Howard Dean, former Democratic presidential candidate and now the chairman of the Democratic National Committee, traveled to Montana a few days ago to speak to the Western Democratic Caucus. He found Western Democrats heartened by their recent electoral gains, especially in Colorado and Montana, and he asked them to bring that Western energy to bear in helping the national party shape its message.
We’re way ahead of him: Western Democrats have already been calling for a coordinated Western primary or caucus.
The Democratic National Committee has created a commission to see if changes in the primary calendar can help Democrats choose presidential candidates with greater nationwide appeal. At a meeting in Chicago in May, the commission heard three proposals to accomplish that, all involving the regional clustering of primaries.
The most compelling of these proposals came from a group called Democrats for the West. They backed a plan that had been endorsed last year by the bipartisan Western Governors’ Association, calling for a simultaneous primary or caucus in the eight Mountain West states of Arizona, Colorado, Idaho, Montana, Nevada, New Mexico, Utah and Wyoming.
Utah’s Republican Gov. Michael Leavitt had pushed this idea hard in 2000. The concept was given new life in 2004, when New Mexico’s Democratic Gov. Bill Richardson persuaded the Western governors’ group to endorse it.
Richardson himself could certainly benefit from a Western primary if he makes a bid — as expected — for the presidency in 2008. But as Richardson has clearly understood from the outset, a regional primary is too big and important an idea to be narrowly focused around the interest of any one individual or party. Because moving primaries around on the calendar usually requires legislative action, a Western primary can only be created by a bipartisan effort across the region.
The Western Governors Association has provided that kind of bipartisan backing in offering staff support to the regional primary effort. The same kind of bipartisanship was evident in the Montana Legislature this last winter, when a Democrat-sponsored bill that would enable Montana to participate in a Western primary passed the House with the enthusiastic endorsement of the Republican Secretary of State. The bill was killed in the state Senate, but it is almost certain to be back in some form before the 2008 primary season. Watch for other Western states to begin exploring similar moves.
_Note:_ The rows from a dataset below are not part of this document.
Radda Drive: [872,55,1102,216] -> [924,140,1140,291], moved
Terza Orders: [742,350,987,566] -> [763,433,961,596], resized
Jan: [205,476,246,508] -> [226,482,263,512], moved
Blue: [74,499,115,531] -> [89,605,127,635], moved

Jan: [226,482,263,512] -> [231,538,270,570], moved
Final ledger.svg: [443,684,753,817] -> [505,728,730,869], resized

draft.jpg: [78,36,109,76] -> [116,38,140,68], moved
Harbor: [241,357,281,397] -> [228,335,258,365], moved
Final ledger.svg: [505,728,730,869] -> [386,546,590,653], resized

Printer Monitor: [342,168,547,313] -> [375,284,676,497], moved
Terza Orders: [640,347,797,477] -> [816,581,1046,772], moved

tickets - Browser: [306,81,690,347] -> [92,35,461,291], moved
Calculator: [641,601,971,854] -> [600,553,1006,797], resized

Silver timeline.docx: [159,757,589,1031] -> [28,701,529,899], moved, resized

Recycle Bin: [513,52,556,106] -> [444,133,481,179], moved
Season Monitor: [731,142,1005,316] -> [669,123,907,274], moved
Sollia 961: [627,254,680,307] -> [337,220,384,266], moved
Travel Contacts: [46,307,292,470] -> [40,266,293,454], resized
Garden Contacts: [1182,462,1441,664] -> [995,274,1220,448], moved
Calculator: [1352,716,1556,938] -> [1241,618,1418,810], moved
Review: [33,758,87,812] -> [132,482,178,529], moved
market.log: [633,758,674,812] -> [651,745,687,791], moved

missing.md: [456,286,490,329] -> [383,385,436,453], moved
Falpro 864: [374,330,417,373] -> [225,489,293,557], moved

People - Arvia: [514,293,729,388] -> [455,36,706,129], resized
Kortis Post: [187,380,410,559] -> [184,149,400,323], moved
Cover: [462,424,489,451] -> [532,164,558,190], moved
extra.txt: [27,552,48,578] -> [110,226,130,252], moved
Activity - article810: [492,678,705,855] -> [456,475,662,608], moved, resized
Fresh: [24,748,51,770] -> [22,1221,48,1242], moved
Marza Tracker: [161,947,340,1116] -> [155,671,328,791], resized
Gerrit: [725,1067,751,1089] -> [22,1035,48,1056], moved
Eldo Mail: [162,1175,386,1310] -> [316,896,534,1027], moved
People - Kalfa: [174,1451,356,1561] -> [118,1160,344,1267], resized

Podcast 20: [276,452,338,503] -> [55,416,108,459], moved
Partisan motivations will naturally be at work in all of this. Western Democrats clearly believe that a Western primary could help generate some electoral votes in the region. As Colorado Rep. Mark Udall, D, wrote to the Democratic National Committee’s commission, "In presidential elections, we are often viewed by party leaders, national political pundits and other national "experts" as a "Republican Red Sea" impossible to cross, like a great desert more to be endured than embraced."
Senate Minority Leader Harry Reid, D-Nev., set the record straight, reminding the commission that "Democrats can win in Western states as evidenced by the recent ballot victories in Montana, Colorado and Nevada." Jerry Brady, an announced Democratic candidate for governor of Idaho told the commission, "Our request for an early, region-wide primary and caucus season is … based on the conviction that the time is right to capitalize on rapid gains already made."
But if Western Democrats are eager for a regional primary, many Western Republicans are also tired of having their states ignored by presidential candidates. Many Republicans also think their party would benefit from the grassroots invigoration a regional primary could generate. While either party may reasonably hope for partisan gain from a regional primary, the real winner will be the Mountain West itself.
A regional primary would motivate all of us who live here to identify the most important regional issues facing us, along with the most promising responses to those issues. Do we want to focus the candidates’ attention on water or energy issues, on public lands or transportation or tribal issues?
Answers to these questions would force candidates for president to stake out clear and convincing positions on the issues we in the region care about. A candidate who wins a substantial number of Western primaries because of his or her stand, say, on energy issues, will have little choice but to follow through on that position with Western-friendly policies once elected.
That’s the kind of clout a maturing West needs. The first step toward gaining that clout is for the Mountain West to work together across state and party lines to initiate a regional caucus or primary.